Every single Intelligent Woman should be Angry. I have my Anger on Emotional Speed-Dial when it comes to The Politics and The General State Of Things. I am Angry about men (and some women, to be fair) in government using Planned Parenthood funding as a whipping boy and bargaining chip when so many women rely on its services for health care (and, yes, pregnancy services including terminations, the latter being a legal and personal decision of the woman's, however unfortunate).  I am Angry that women still earn 78 cents on the dollar in relation to men among full-time workers in the U.S., and that this inequity in pay still exists, no matter how you sort the data. I am angry about the non-existent Equal Rights Amendment, introduced almost one hundred years ago and allowed to die a slow and humiliating death in 1982, thanks to political wrangling.

Those are just the Big Angries. Smaller Angries include the restrictions on liquids for air travel are more of a hassle for women than men; cash incentives for perfect attendance at a job automatically penalize women with kids; alterations cost extra for women, not for men; women are held to a higher standard of beauty more often than men; school dress codes target girls more than boys; that working women are still responsible for the lion's share of child-rearing and housework...oh, too many to enumerate without completely frosting my cupcakes and destroying my Zen.

(Oh, and may we add anyone--men especially--saying condescendingly, "Um, wow. Why don't you tell us how you really feel?" any time we express our anger about anything?)

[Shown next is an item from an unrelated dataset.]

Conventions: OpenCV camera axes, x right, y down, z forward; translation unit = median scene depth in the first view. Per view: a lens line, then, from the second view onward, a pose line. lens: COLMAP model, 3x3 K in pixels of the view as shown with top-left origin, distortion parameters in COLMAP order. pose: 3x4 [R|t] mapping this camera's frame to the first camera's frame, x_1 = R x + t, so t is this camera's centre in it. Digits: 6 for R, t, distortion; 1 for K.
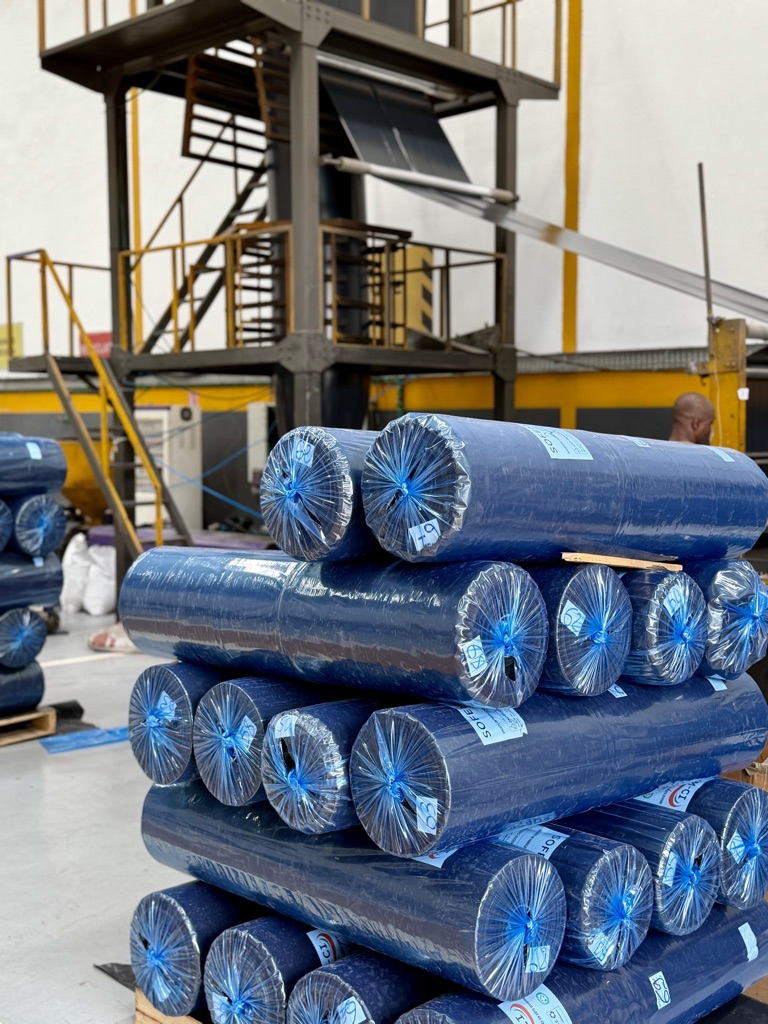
lens RADIAL K [[1272.1, 0, 384.0], [0, 1272.1, 512.0], [0, 0, 1]] dist [0.199156, -0.446154]
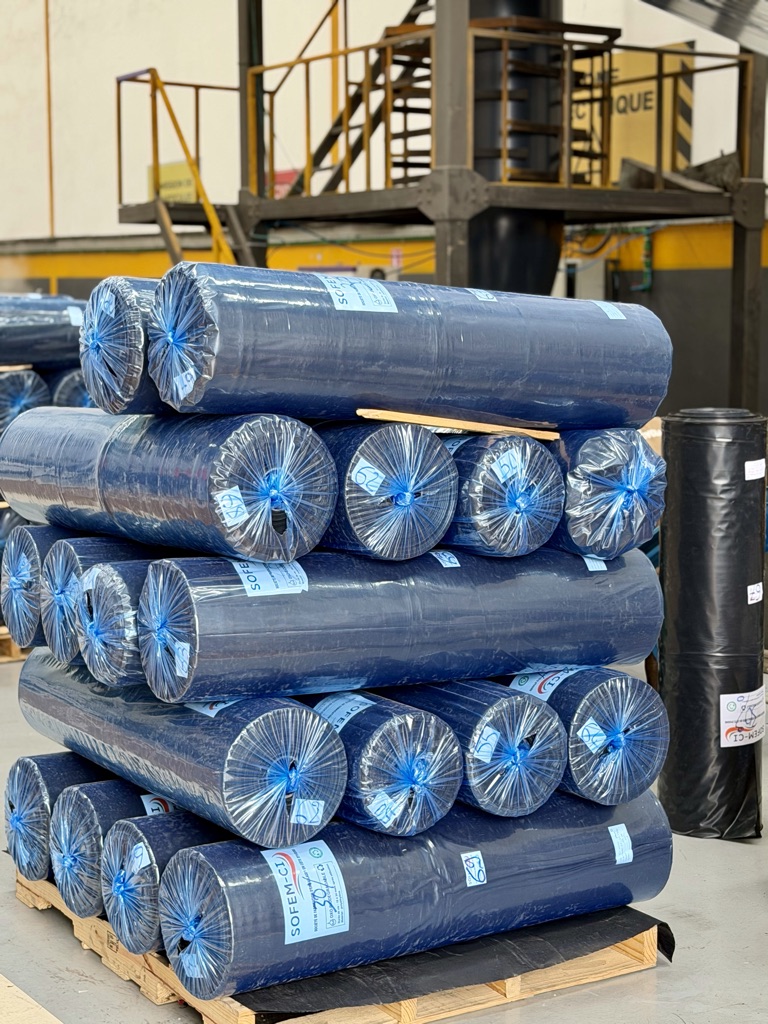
lens RADIAL K [[1823.1, 0, 384.0], [0, 1823.1, 512.0], [0, 0, 1]] dist [0.148712, -0.047997]
pose [[0.976459, 0.028146, -0.213859, 0.397760], [-0.017575, 0.998535, 0.051169, 0.033750], [0.214986, -0.046205, 0.975523, -0.300868]]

So, yes, American women are angry. They have been for a long time; it's just that no one ever bothered to ask them until now.

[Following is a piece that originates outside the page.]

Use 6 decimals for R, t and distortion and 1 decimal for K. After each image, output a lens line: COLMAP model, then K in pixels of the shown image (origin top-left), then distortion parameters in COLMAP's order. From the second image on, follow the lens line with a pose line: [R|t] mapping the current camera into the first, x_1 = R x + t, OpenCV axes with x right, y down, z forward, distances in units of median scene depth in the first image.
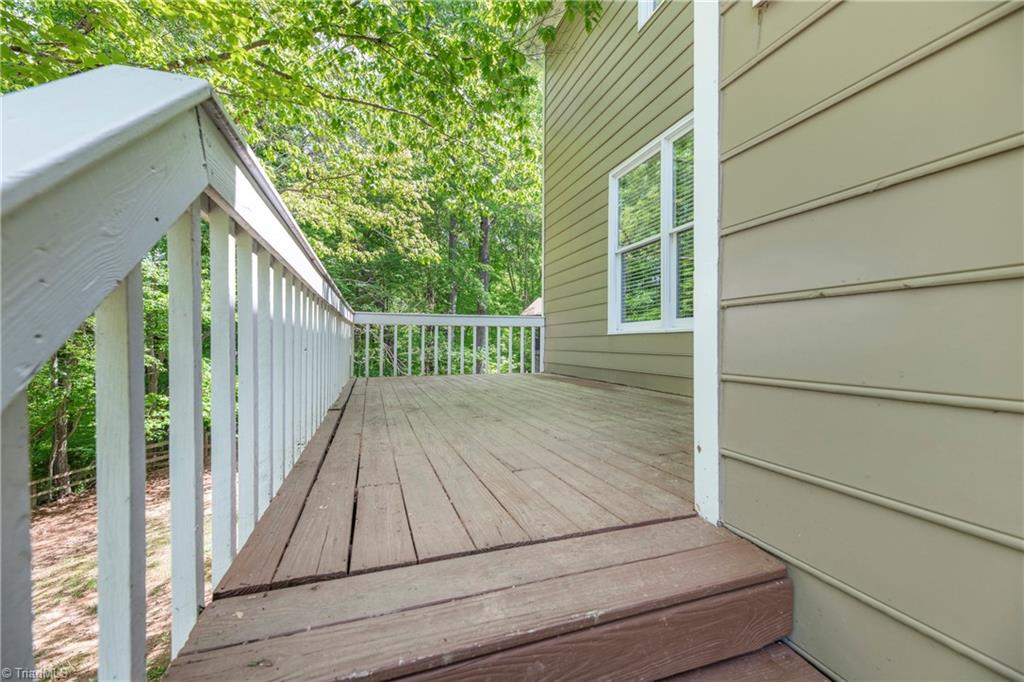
lens RADIAL K [[414.6, 0, 513.5], [0, 414.6, 343.6], [0, 0, 1]] dist [0.009074, -0.000949]
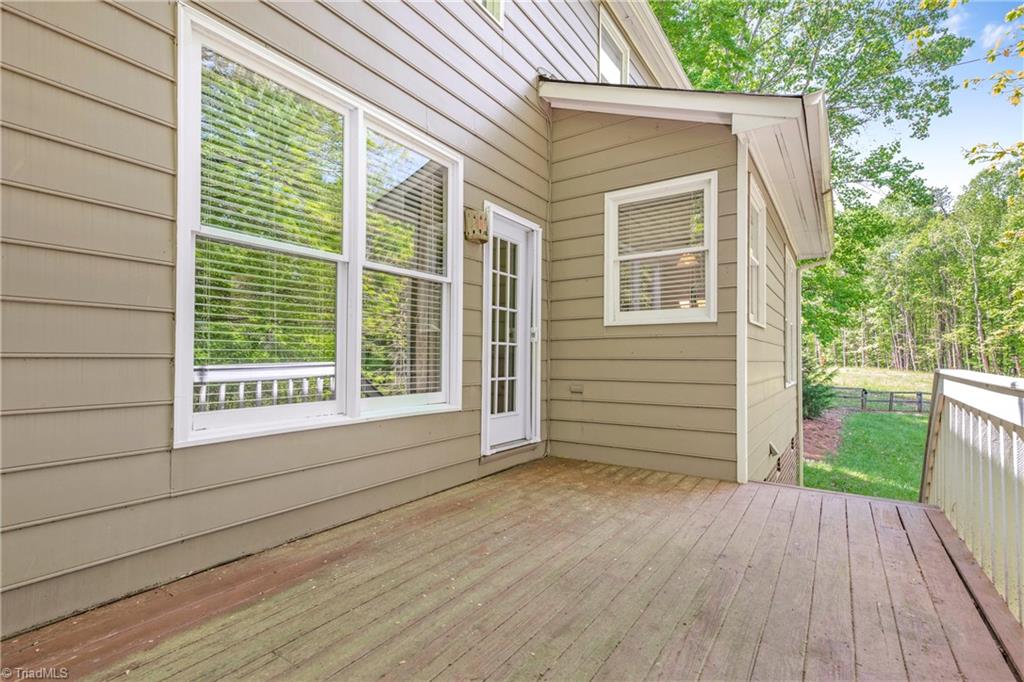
lens RADIAL K [[505.1, 0, 513.1], [0, 505.1, 345.7], [0, 0, 1]] dist [0.000214, -0.000051]
pose [[-0.616316, 0.009327, 0.787444, -0.834259], [-0.002842, 0.999897, -0.014067, -0.300579], [-0.787494, -0.010907, -0.616226, 2.890916]]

Thursday, December 31, 2015

2015: The Year Of The Shark

Goodbye, 2015. You were a Year Of Many Lessons. Some of your Lessons, I enjoyed (driving and docking the boat, making fish tacos, the joy of simpler living); others, not so much (well...let's not talk about them). But, your biggest Lesson is one that I keep learning, and it is sometimes your Hardest Lesson of all.

That is why I call 2015 The Year Of The Shark. For ages and ages, it has been said that sharks have to keep moving or they drown. Even though this isn't exactly true for the majority of shark species, it's still accurate to say that there are some varieties of sharks who have to maintain forward swimming motion or they will, indeed, die. 2015 made me realize that I had to be very sharklike and only move forward, too.

It is hard to be disappointed, to suffer loss, to be angry, to be hurt, and to feel sad. But if I'm going to replay those feelings, or dwell upon the episodes that caused them, I'm paralyzing myself. The Year Of The Shark almost made me forget my mantra of "Do whatever you can and then move on, knowing you did what you could."


As I've said before, both here and on my defunct blog Stuff On Our List (co-authored with Jared years ago), I don't usually make actual New Year's Resolutions because I think of myself as being on a Continuous Journey Of Self-Improvement. Last year, I did make two, which I promptly forgot, but they sort of roll into my Big Three Resolutions, which are guideposts for my life and have not changed. They are:

1. Be kind.
2. Shut up.
3. Never say never.

Pretty self-explanatory for the most part: I try to make kindness my default in every situation; I try to listen more than talk, which can be a challenge for me; and I try not to deal in absolutes, especially in discussions. Rather than say, "I would never own a gun," I say, "I can't imagine a scenario in which I'd own a gun." Beyond this, I continue to be grateful and work on my patience. Remember--Continuous Journey!

Goodbye, 2015. I look forward now to 2016 and what and who it may bring me. Happy New Year to all of you, and thank you again for reading and commenting. I hope to give you much more for both in the coming year.